We sometimes lose sight of that ultimate goal, the real reason behind our exciting laboratory investigations, late nights in the lab, grant submissions, published papers, and talks at meetings. That is why it is so important to celebrate these pioneers of basic science and of patient treatments. It is also important to remember practitioners who have labored in the laboratory and in the clinic, with that patient-centered goal in mind.
The last couple of years have seen the passing of several patient-centered pioneers in the field of regenerative medicine. Perhaps, most noticed was the death in January 2011 of Canadian scientist Ernest McCulloch. The late Dr. McCulloch and his colleague James Till were pioneers in bone marrow transplant and bone marrow adult stem cells. Their early work with mice in the 1960′s provided the first evidence for the existence of bone marrow adult stem cells , and laid the
theoretical groundwork for applications in bone marrow and adult stem cell transplantation .
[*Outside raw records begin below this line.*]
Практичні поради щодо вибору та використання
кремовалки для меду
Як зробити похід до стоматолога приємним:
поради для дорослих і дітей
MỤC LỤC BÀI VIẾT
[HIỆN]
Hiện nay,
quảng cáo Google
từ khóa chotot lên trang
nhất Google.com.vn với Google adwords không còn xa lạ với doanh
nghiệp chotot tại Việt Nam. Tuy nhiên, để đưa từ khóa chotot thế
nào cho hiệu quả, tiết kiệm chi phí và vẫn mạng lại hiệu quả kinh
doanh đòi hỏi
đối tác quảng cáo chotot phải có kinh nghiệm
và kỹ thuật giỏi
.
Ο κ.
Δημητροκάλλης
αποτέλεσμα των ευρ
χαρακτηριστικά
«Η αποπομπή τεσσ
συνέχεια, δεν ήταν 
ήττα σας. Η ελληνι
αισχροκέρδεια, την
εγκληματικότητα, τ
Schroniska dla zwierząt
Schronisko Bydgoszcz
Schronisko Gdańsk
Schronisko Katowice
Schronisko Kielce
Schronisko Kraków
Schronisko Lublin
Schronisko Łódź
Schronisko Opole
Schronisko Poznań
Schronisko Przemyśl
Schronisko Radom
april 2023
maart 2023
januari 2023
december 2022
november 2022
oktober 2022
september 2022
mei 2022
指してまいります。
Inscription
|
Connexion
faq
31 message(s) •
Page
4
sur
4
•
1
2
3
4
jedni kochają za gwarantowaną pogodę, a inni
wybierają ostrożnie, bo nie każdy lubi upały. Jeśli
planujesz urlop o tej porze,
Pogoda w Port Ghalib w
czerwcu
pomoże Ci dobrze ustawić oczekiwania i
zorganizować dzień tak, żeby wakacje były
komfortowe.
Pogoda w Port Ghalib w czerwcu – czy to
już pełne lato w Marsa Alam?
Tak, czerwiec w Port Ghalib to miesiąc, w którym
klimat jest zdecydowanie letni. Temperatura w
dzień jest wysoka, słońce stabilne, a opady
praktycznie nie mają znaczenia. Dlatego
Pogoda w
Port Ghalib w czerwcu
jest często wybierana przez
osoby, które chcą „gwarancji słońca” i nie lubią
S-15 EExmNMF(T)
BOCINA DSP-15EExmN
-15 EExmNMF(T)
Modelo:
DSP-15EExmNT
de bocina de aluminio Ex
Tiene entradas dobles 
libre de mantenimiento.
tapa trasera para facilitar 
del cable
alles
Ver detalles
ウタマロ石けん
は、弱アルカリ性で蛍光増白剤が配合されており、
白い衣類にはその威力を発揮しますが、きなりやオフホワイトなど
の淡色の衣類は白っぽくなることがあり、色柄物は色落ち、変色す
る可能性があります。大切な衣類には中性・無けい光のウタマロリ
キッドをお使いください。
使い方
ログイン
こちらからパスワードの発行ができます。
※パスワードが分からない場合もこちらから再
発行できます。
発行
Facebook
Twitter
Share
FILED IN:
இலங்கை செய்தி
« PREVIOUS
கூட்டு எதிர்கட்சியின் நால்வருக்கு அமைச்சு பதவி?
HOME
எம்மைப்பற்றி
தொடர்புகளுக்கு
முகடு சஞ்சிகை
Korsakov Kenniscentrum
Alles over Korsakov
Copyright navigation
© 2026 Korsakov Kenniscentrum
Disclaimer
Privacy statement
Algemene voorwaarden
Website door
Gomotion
Another early pioneer whose passing went relatively unnoticed at the time was French scientist Dr. Georges Mathe, who died in October 2010 . In 1958, he used donor bone marrow transplants to save several physicists, accidentally exposed to high doses of radiation , and published one of the first successful donor bone marrow transplants for a patient with acute lymphoblastic leukemia, in 1963 .
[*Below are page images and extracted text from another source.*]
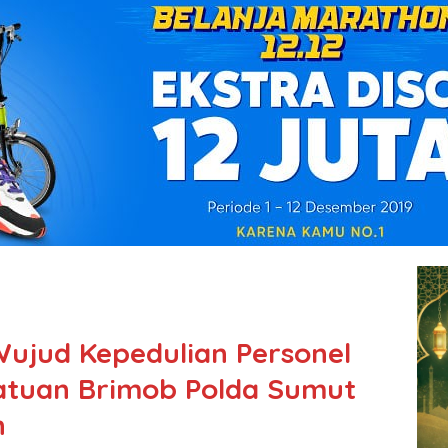
ujud Kepedulian Personel
Satuan Brimob Polda Sumut
n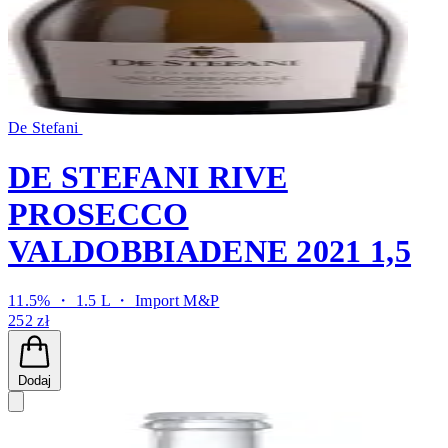
De Stefani
DE STEFANI RIVE
PROSECCO
VALDOBBIADENE 2021 1,5
11.5% ・ 1.5 L ・
Import M&P
252 zł
Dodaj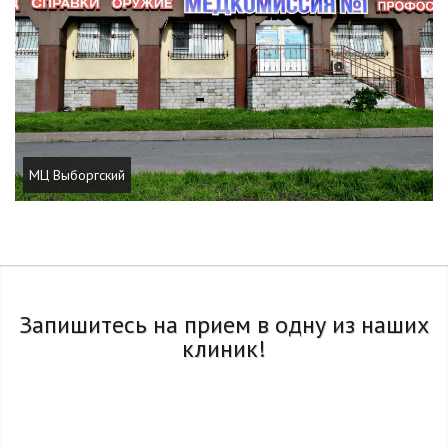
МЦ Выборгский
Запишитесь на прием в одну из наших
клиник!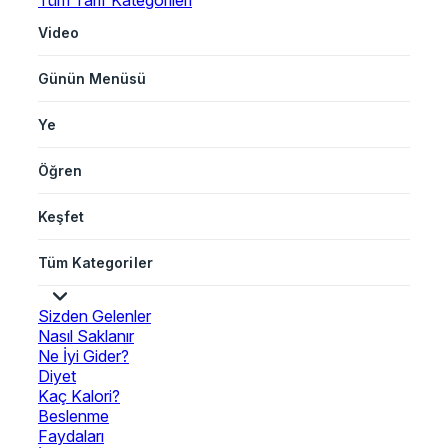
Tüm Tarif Kategorileri
Video
Günün Menüsü
Ye
Öğren
Keşfet
Tüm Kategoriler
Sizden Gelenler
Nasıl Saklanır
Ne İyi Gider?
Diyet
Kaç Kalori?
Beslenme
Faydaları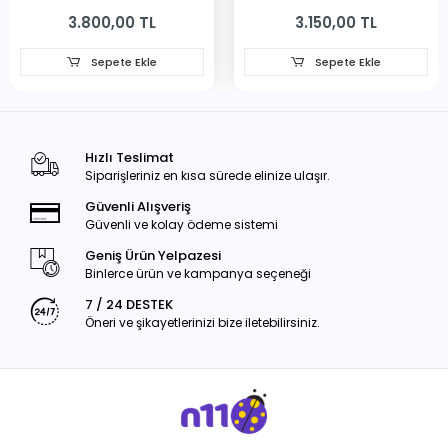
231MM
3.800,00 TL
3.150,00 TL
Sepete Ekle
Sepete Ekle
Hızlı Teslimat
Siparişleriniz en kısa sürede elinize ulaşır.
Güvenli Alışveriş
Güvenli ve kolay ödeme sistemi
Geniş Ürün Yelpazesi
Binlerce ürün ve kampanya seçeneği
7 / 24 DESTEK
Öneri ve şikayetlerinizi bize iletebilirsiniz.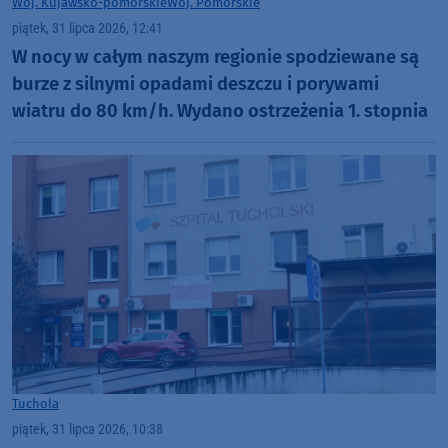
Woj. Kujawsko-pomorskie
Woj. Pomorskie
piątek, 31 lipca 2026, 12:41
W nocy w całym naszym regionie spodziewane są
burze z silnymi opadami deszczu i porywami
wiatru do 80 km/h. Wydano ostrzeżenia 1. stopnia
Tuchola
piątek, 31 lipca 2026, 10:38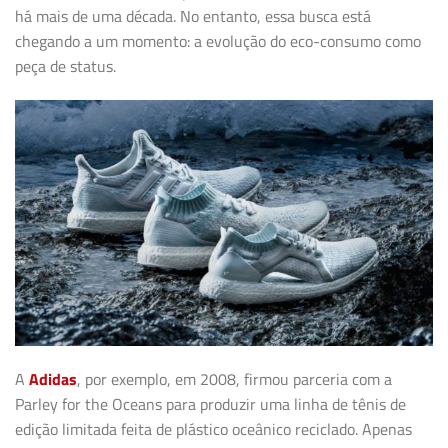
há mais de uma década. No entanto, essa busca está
chegando a um momento: a evolução do eco-consumo como
peça de status.
A
Adidas
, por exemplo, em 2008, firmou parceria com a
Parley for the Oceans para produzir uma linha de tênis de
edição limitada feita de plástico oceânico reciclado. Apenas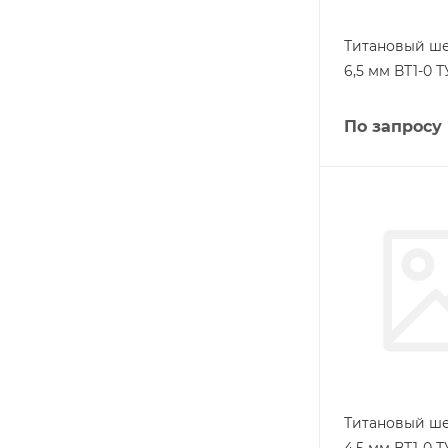
Титановый ш
6,5 мм ВТ1-0 Т
По запросу
Титановый ш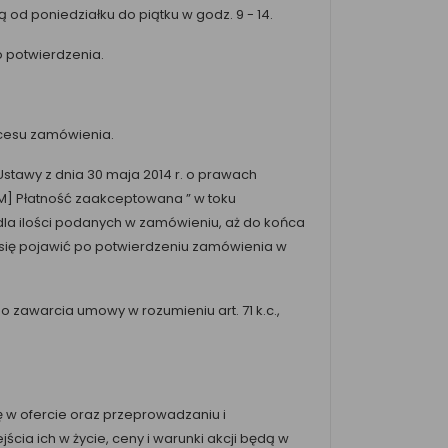
od poniedziałku do piątku w godz. 9 - 14.
o potwierdzenia.
ocesu zamówienia.
stawy z dnia 30 maja 2014 r. o prawach
IM] Płatność zaakceptowana ” w toku
la ilości podanych w zamówieniu, aż do końca
ą się pojawić po potwierdzeniu zamówienia w
o zawarcia umowy w rozumieniu art. 71 k.c.,
 w ofercie oraz przeprowadzaniu i
ia ich w życie, ceny i warunki akcji będą w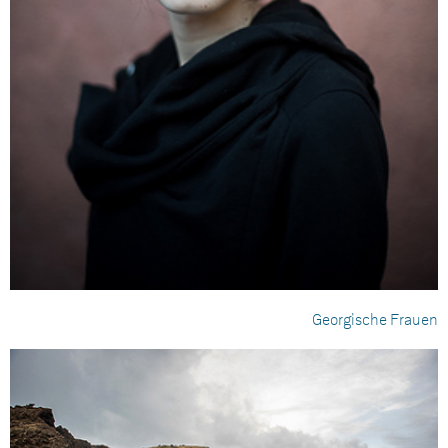
Georgische Frauen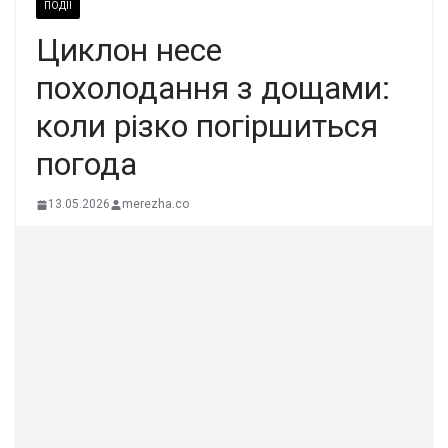
ПОДІЇ
Циклон несе
похолодання з дощами:
коли різко погіршиться
погода
13.05.2026
merezha.co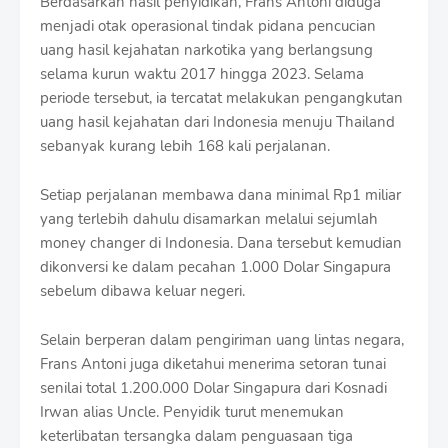
Berdasarkan hasil penyidikan, Frans Antoni diduga
menjadi otak operasional tindak pidana pencucian
uang hasil kejahatan narkotika yang berlangsung
selama kurun waktu 2017 hingga 2023. Selama
periode tersebut, ia tercatat melakukan pengangkutan
uang hasil kejahatan dari Indonesia menuju Thailand
sebanyak kurang lebih 168 kali perjalanan.
Setiap perjalanan membawa dana minimal Rp1 miliar
yang terlebih dahulu disamarkan melalui sejumlah
money changer di Indonesia. Dana tersebut kemudian
dikonversi ke dalam pecahan 1.000 Dolar Singapura
sebelum dibawa keluar negeri.
Selain berperan dalam pengiriman uang lintas negara,
Frans Antoni juga diketahui menerima setoran tunai
senilai total 1.200.000 Dolar Singapura dari Kosnadi
Irwan alias Uncle. Penyidik turut menemukan
keterlibatan tersangka dalam penguasaan tiga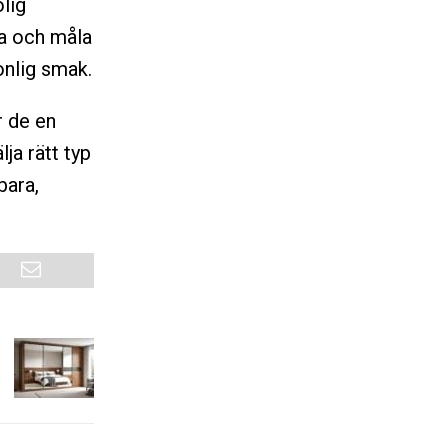
lig
pa och måla
onlig smak.
r de en
ja rätt typ
bara,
In 2012, we lost two more pioneers who were dedicated to pushing the frontiers of patient treatment using adult stem cells. The passing of these two patient-centered pioneers should not go unnoticed, nor should they and their accomplishments be forgotten.
Dr. Julio Voltarelli of Brazil died in March of 2012. Dr. Voltarelli was a Professor at the Ribeirão Preto School of Medicine at the University of São Paulo, Brazil. He developed a highly ranked bone marrow and stem cell transplantation program, and initiated research efforts for adult stem cell transplants directed at autoimmune diseases, including Type I diabetes. The efforts bore fruit, resulting in at least 20 Type I diabetes patients becoming insulin free, after their treatment. The first,
groundbreaking results were published in 2007 . The research team published a follow-up paper in 2009 that included additional patients, noting that at that time, their technique utilizing the patient’s own adult stem cells was “the only treatment capable of reversing type 1 DM in humans” .
Dr. Carlos Lima of Portugal passed unexpectedly in June, 2012. Dr. Lima was a pioneer in the use of nasal mucosal tissue containing adult stem cells for the treatment of spinal cord injury. He built a skilled team at the Hospital de Egas Moniz in Lisbon, Portugal, and included international collaborators to bring the best neurological expertise, to bear on the problem of using regenerative medicine techniques for
treatment of spinal cord injuries. The team’s first publication in 2006 provided information on the first few patients to undergo the technique and experience clinical improvement . Their 2010 paper showed more extensive data, with significant improvement in paraplegic and quadriplegic spinal cord injury patients, even when treatment was begun years after the injury. They observed that 12 of 13 AIS A patients improved in AIS grade, and all of the patients regained some muscle movement in their legs .
As we celebrate the accomplishments of these pioneers, let us remember them and their goal—to keep the focus on the patients.